Text:
After the cruise we are heading up to Austin, Dallas, Evergreen, Colo., and end in Corpus Christi for my dear friend’s wedding on March 3. From there we will head back to our boat here in La Paz. We feel like we are ready to cut strings in La Paz and head north into the sea as soon as we return. We shall see how it goes.

Exploring the rock ridge in Candeleros Bay.

 

Nice View

 

Tim and Steve off to spear hunt and snorkel.

Tim rescuing the dinghy.

 

Steve snorkeling in Caleta Partida

 

Debbie looking for treasures on the beach. She went home with loads of shells.

 

Merry Christmas and Happy New Year!

We headed out to the islands for holiday celebrations on Dec. 22 just before a strong northerly blew through the La Paz area. We knew we wanted to spend our holidays at the islands and would not be able to get out there during the north winds, so we cut out early and had a lovely time. We stayed on the boat for two entire days until the winds subsided on Christmas day.

We decorated our tiny tree with glitter covered sea shells, made a Christmas feast and opened presents before a stroll along the white sand beach of Bahia San Gabriel. We did miss our families a lot, but luckily still had phone reception to give them a call.

We spent the last 10 days exploring the anchorages that we had not seen yet and found some new favorites. We tucked into Candleros Bay and found some incredible hiking up the center ridge-line and down into the valley. We stayed there for a few days and watched tourist camps come in and out. We moved up to Ensenada Grande – on the north side of Isla Partida. This is a busy anchorage with tourists, divers and fishermen. This is where Tim shot his very first fish with his spear gun. He hunted it along the rocks nearby and brought it home for dinner. It, unfortunately, was very boney and tough to fillet, but we tried.

One night we were catching up on Season 2 of Friends and heard a loud splash outside. Tim went to investigate and found sea lions feeding all around our boat! It was so neat because as they swam around, they stirred up the bioluminescent plankton and created glowing streams of water and splashes all around. We grabbed our bright spotlight, and when we saw a grouping of glowing movement we flashed the light in their direction. All the sea lions would look at us surprised and scatter. It was great fun, and we all played this little game for about an hour.

We scooted up to the very northern rocks that have a colony of sea lions called Los Islotes. This is a huge tourist hot spot, so pongas (little power boats) full of divers and snorkelers were surrounding the island. The water there is about 65-feet deep and very rocky bottom, so we opted not to anchor and just do a loop to take a look at the activity. We anchored in a very large anchorage called Cordonal. This spot was cool because it nearly cuts the northern island in half, so you can take a very easy stroll to the east side of the island, which we did. We were confronted with the vastness of the Sea of Cortez on that side. It made me wonder if we will ever be ready to cross it.

From this anchorage we heard our friends from Matilda on the radio, but we couldn’t see them. Turns out, they were in the same place – Cordoncito – that we had waited out the last northerly with them. This is a little cove just next door to where we were, so we moved over there to join Hayden and his friends aboard, Megan, Andy and Emily. Another boat and close friends of Hayden, Pyxis with James and Eva, was there. We three boats decided to stay here and have a little party to kick off the new year. It was perfect. Everyone brought over food including the fish Hayden had shot earlier that day, and I helped fillet. We had dinner and drinks and shot off expired flares at midnight!

Direction A:
In the sailing account, where did Tim shoot his first fish with his spear gun?
Direction B:
Extend the sailing account with new material that picks up after its final sentence.
The lines that come after this have no connection to the sailing account.

Data:
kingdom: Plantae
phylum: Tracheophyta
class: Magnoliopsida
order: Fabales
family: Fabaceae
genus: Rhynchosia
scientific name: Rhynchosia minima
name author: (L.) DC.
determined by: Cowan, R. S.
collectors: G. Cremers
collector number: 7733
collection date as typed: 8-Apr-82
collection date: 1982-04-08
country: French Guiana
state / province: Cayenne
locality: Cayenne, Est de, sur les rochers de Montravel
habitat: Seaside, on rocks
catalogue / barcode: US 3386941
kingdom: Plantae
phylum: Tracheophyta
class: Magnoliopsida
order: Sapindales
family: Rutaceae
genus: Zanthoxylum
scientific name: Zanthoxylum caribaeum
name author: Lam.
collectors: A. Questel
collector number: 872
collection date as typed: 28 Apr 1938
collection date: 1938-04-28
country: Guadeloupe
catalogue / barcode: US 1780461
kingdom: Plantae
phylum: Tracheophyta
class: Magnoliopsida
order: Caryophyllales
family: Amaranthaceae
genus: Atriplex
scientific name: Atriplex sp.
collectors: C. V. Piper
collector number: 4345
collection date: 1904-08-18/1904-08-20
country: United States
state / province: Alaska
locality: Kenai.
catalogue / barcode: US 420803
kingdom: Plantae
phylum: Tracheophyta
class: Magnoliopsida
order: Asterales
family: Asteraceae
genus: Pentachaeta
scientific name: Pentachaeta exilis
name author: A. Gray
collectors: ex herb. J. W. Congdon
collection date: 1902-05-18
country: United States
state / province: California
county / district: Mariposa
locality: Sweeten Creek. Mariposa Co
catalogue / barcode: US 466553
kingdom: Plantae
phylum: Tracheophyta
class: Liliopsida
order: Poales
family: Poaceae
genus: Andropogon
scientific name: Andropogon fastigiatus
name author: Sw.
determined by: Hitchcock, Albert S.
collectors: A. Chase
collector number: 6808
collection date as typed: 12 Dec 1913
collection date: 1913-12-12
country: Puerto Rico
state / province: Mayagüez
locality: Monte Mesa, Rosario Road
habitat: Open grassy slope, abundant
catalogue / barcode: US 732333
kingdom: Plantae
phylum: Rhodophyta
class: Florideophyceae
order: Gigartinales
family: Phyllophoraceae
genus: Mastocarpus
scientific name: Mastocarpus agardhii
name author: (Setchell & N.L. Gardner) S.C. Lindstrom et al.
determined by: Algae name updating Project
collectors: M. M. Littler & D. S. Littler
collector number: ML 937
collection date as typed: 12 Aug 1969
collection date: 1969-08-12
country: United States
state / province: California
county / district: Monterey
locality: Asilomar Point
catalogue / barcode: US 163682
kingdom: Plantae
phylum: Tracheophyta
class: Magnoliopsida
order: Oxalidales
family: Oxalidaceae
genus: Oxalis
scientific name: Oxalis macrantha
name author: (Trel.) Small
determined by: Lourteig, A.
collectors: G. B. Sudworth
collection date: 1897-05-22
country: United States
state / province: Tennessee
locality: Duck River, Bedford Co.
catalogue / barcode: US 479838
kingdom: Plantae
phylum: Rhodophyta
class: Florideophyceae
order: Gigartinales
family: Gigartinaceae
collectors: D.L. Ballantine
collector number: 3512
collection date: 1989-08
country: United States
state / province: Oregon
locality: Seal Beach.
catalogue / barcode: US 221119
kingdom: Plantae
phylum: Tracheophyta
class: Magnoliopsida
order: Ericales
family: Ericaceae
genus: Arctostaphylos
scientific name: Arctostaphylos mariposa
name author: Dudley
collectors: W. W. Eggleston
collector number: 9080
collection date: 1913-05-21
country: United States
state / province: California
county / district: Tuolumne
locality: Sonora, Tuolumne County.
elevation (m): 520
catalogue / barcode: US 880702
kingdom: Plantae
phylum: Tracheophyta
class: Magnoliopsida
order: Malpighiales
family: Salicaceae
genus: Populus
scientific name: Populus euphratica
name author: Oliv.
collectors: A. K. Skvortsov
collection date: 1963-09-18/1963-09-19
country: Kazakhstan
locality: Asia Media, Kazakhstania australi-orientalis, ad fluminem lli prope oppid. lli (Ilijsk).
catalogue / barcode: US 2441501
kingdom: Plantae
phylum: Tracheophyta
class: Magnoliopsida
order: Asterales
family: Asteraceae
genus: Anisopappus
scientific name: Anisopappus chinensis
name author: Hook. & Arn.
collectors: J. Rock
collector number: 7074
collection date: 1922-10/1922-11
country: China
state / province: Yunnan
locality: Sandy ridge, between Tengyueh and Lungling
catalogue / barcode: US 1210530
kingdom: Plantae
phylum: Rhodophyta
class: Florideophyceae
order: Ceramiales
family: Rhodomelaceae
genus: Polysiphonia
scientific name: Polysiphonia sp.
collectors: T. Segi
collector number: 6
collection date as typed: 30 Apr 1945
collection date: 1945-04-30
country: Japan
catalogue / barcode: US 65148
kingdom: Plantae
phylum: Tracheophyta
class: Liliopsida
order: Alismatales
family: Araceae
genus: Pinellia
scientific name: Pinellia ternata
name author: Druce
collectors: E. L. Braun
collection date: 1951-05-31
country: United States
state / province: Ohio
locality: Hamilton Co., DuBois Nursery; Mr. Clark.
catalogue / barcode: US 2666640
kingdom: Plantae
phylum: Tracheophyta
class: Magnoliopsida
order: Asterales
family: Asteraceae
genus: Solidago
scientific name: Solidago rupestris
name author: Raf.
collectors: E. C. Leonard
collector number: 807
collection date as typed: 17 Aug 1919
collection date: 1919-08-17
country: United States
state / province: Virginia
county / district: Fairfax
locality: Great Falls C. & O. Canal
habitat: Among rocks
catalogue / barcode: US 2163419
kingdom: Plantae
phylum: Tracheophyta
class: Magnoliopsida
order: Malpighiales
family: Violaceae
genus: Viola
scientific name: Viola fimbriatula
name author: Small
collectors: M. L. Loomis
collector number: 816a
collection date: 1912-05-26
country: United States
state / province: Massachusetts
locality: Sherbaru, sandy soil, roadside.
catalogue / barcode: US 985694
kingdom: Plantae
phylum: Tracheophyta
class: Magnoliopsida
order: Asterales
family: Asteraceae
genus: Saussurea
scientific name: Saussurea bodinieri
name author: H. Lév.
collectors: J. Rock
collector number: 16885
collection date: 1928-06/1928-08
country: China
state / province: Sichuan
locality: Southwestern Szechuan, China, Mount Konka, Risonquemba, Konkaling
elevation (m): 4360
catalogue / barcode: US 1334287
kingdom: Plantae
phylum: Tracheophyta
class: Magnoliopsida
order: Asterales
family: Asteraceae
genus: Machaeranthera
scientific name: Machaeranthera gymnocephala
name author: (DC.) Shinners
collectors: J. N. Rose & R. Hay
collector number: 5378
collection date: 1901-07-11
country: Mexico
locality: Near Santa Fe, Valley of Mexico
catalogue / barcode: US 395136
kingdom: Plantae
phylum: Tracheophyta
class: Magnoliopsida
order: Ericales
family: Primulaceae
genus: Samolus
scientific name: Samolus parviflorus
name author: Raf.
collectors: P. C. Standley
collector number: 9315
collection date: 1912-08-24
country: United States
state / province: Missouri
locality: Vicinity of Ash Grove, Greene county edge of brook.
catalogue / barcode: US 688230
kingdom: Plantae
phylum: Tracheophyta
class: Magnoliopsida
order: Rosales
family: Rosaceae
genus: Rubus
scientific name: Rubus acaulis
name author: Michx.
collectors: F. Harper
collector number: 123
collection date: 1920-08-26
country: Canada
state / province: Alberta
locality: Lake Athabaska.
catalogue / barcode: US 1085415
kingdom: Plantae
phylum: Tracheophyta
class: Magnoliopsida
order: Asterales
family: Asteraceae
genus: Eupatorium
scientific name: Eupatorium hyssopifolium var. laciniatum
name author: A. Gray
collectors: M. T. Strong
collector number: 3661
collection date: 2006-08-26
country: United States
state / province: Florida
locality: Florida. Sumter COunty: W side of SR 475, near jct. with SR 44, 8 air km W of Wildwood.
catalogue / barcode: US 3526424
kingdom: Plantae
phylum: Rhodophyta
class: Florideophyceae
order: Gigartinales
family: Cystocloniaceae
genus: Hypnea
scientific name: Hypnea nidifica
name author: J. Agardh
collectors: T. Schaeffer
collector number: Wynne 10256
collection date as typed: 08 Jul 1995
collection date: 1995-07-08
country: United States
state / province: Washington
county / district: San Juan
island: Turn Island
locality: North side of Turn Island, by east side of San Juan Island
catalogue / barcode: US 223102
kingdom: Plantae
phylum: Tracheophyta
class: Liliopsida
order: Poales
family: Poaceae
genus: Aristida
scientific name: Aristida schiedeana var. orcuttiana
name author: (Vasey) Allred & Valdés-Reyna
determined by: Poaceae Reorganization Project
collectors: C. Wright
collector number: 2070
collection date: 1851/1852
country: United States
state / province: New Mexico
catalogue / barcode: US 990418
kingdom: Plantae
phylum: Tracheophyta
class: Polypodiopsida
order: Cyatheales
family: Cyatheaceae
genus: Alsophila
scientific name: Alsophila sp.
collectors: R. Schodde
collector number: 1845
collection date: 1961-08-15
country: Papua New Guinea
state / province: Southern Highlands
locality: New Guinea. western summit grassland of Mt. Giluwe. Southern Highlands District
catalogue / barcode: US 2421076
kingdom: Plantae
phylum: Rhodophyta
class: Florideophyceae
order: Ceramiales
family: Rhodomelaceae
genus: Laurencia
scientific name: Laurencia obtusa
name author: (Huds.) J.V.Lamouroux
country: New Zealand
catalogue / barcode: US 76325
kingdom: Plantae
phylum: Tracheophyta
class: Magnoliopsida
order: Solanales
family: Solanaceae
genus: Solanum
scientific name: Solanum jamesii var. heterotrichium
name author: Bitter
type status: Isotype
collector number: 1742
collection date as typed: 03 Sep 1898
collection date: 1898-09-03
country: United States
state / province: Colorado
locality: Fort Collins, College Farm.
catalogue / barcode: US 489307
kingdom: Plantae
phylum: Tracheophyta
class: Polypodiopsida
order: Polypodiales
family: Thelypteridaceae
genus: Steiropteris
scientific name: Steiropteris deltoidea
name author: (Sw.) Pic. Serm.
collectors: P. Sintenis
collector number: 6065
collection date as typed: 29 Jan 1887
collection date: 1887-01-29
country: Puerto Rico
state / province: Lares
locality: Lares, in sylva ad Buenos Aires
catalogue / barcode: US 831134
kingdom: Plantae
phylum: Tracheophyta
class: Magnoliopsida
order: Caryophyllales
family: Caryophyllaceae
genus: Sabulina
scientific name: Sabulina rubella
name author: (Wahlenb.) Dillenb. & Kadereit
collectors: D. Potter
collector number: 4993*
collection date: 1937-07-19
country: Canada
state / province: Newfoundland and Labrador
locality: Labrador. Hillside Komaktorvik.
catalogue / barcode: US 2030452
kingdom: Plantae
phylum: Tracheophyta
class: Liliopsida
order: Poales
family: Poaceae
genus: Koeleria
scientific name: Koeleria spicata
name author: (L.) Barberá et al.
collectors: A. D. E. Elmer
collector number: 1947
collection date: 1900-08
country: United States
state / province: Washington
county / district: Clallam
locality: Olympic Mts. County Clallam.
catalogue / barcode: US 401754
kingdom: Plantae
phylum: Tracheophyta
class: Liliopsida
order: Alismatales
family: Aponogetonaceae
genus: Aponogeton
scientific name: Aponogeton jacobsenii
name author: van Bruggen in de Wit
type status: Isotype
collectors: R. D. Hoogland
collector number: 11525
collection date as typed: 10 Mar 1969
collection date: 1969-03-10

Right answer A:
At Ensenada Grande, on the north side of Isla Partida.

Right answer B:
We also drove around to the anchorage next door and had amazing views of the glowing bioluminescence. It is unlike anything I have seen before. Our dinghies had glowing, sparkling tails as we whizzed around in the dark. Just amazing.

We returned to La Paz yesterday with sails up all the way to tend to boat maintenance and await the arrival of Tim’s parents. We are so excited to share our discoveries with them!

Heading out to the islands.

We made shells into ornaments, and I wanted to cover them all in glitter.

Ta da! Our tree covered in homemade shell ornaments.

Tim is carving our Christmas ham. We had green bean casserole, cheddar potatoes, ham and a chocolate cake for dessert.

Christmas day walking on the beach. Yes, Tim's hair is getting long.

Hiking the ridge in Candleros bay.

Working our way through the rocky valley in Candleros.

We found these amazing red rock caves.

There is a well in Candleros that travelers can use for showers.

The view from our hike in Ensenada Grande.

Tim's first spear catch. It doesn't look like much, but he could feed us.

Me filleting Hayden's fish for New Year's Eve dinner.

New Year's party on the Luckiest.

One of the best sunsets yet.

The Islands

To get ourselves out of our little funk of thinking “What did we do?” we headed out to the nearby islands to regroup and do what we came to do. We wanted to remind ourselves why we were here instead of getting trapped in the daily grind in La Paz.

We got a bit of a late start heading out of the bay, but we were determined to go. We motored out of the long channel that leads into La Paz Bay and we hoisted the sails. We sailed for about one hour in very light winds before we realized we wouldn’t make it to the anchorage before dark if we didn’t motor. We started the “iron sail” and did some motor sailing with our head sail out for a little extra speed all the way into Bahia San Gabriel. This was kind of wide open to one side with a big white sand beach and an old pearl fishery I was exited to see. When we arrived it was perfectly still and we anchored just in time to see the sun set. We watched the starts over calm water before we tucked in very early.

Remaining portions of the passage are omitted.